L’essentiel de la réflexion des participants à cet atelier qui a regroupé des experts de l’Afrique centrale, de l’Ouest et de l’Est, tournait donc autour de l’absence des dispositifs d’encadrement, de réinsertions des refoulés et des expulsés, des difficultés dans l’obtention des visas, de l’impact réel de la contribution financière de la diaspora dans le Produit international brut (Pib) et le développement des différents pays africains de la corruption, des arnaques et des tracasseries des étrangers aux frontières et à l’intérieur du pays.


Espoir


Toutes choses qui font croire que la vague d’émi-immigration qui est devenu un phénomène social, part de l’échec des politiques de développement (absence d’alternance politique, de meilleures conditions sanitaires et d’insertion professionnelle.
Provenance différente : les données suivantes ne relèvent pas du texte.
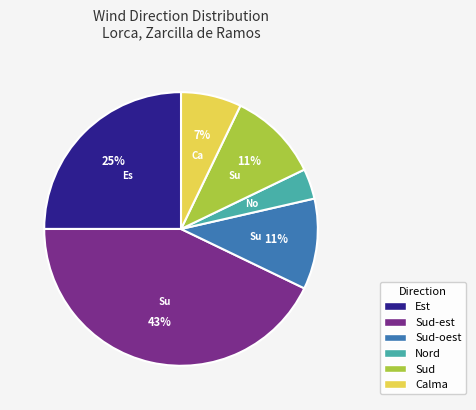

Is there a majority slice in this chart?

No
Un état des lieux qui remet en question la véritable application du passeport Cemac pourtant conçu pour éviter ce genre de tumultes.

 

Au terme dudit atelier, les séminaristes ont proposé certaines recommandations parmi lesquels la conscientisation des masses médias dans l’accompagnement et la sensibilisation sur les questions d’immigration. Oeuvrer pour que les pays d’accueil délivrent les visas sur des bases claires et objectives et non sur des critères opaques comme c’est le cas à présent ; ce d’autant plus que, ce sont eux qui fixent souverainement les dits critères.

 

Pour Jean Jacques Abéga Mbelle, président de la Fondation Conseil jeune, une association de la société civile, Les pays d’accueil devraient humaniser les reconduites aux frontières. Notamment grâce à la « mise en place de véritables politiques migratoires dans les pays africains. Dénoncer la signature des accords de gestion des flux migratoire signés par certains pays africains. Faire appliquer l’article 6 des accords de Cotonou. Faire du lobbying et des mobilisations auprès des parlementaires et des gouvernements. Faire un plaidoyer pour la non modification de l’article 13 relatif à l’inclusion des principes de réadmission ».